President of Aosta Valley
- Incumbent
- Assumed office 2 March 2023
- Preceded by: Erik Lavévaz

Acting President of Aosta Valley
- In office 16 December 2019 – 21 October 2020
- Preceded by: Antonio Fosson
- Succeeded by: Erik Lavévaz

Vice President of Aosta Valley
- In office 10 December 2018 – 16 December 2019
- President: Antonio Fosson
- Preceded by: Elso Gérandin
- Succeeded by: Luigi Bertschy

Member of the Regional Council of Aosta Valley
- Incumbent
- Assumed office 1 July 2013

Personal details
- Born: March 28, 1968 (age 58) Aosta, Aosta Valley, Italy
- Party: Valdostan Union

= Renzo Testolin =

Italian politician (born 1968)

Renzo Testolin (born 28 March 1968) is an Italian politician and accountant from the Valdostan Union party, current President of Aosta Valley.

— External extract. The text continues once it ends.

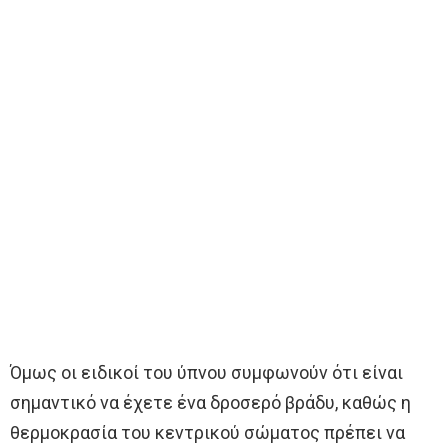
Όμως οι ειδικοί του ύπνου συμφωνούν ότι είναι
σημαντικό να έχετε ένα δροσερό βράδυ, καθώς η
θερμοκρασία του κεντρικού σώματος πρέπει να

Testolin served as acting President of Aosta Valley following the resignation of Antonio Fosson. He also served as Vice President of Aosta Valley from December 2018 to December 2019 and has served as a member of the Regional Council of Aosta Valley since July 2013. He was elected President of Aosta Valley on 2 March 2023.

== Career ==
Testolin was elected to the Aymavilles town council in 1995, and from 2005 to 2010 served as deputy mayor of Aymavilles. Testolin was elected to the Regional Council of Aosta Valley in the 2013 Valdostan regional election and was reelected in 2018 and 2020. He has served in various cabinet roles, including Regional Councilor for agriculture and natural resources and Councilor for Budget, Finance, Assets and Investments. On December 10, 2018, he was appointed vice president by Antonio Fosson and held that position until 2019, when Fosson resigned after an investigation into 'Ndrangheta interference in the 2018 elections and Testolin was appointed acting president. He served as acting president until October 21, 2020, when Erik Lavévaz was appointed president.

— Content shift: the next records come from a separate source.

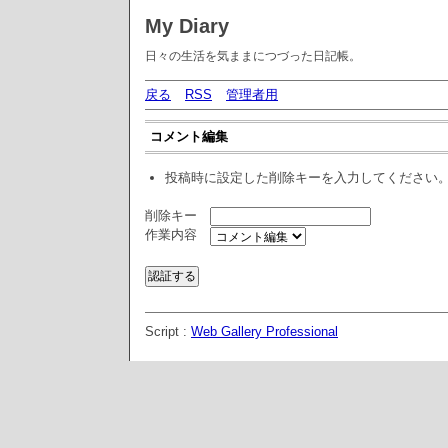
My Diary
日々の生活を気ままにつづった日記帳。
戻る
RSS
管理者用
コメント編集
投稿時に設定した削除キーを入力してください
削除キー
作業内容
Script :
Web Gallery Professional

Following the 2025 regional elections, he was re-elected to the regional council on the Valdostan Union list, resulting in the most votes in the entire electoral competition with 3,808 votes.

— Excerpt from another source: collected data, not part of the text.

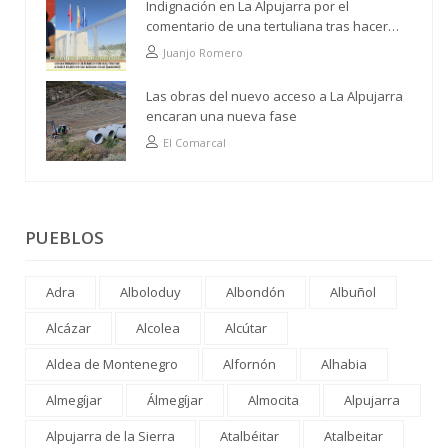
Indignación en La Alpujarra por el
comentario de una tertuliana tras hacer
alusión al analfabetismo con la comarca
Juanjo Romero
Las obras del nuevo acceso a La Alpujarra
encaran una nueva fase
El Comarcal
PUEBLOS
Adra
Alboloduy
Albondón
Albuñol
Alcázar
Alcolea
Alcútar
Aldea de Montenegro
Alfornón
Alhabia
Almegíjar
Álmegíjar
Almocita
Alpujarra
Alpujarra de la Sierra
Atalbéitar
Atalbeitar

On November 5, he was re-elected as the president of the regional council as the head of alliance between Valdostan Union, the Centre Alliance and Forza Italia.

On May 2, 2026, the Aosta Court dismissed Testolin for having exceeded the limit of two consecutive terms (he was elected for a fourth consecutive term in 2025) provided by the regional law for all members of the Regional Council.

After filing an appeal, Testolin returned to office on May 11, 2026, as a result of the suspension of the enforceability of the first-instance ruling.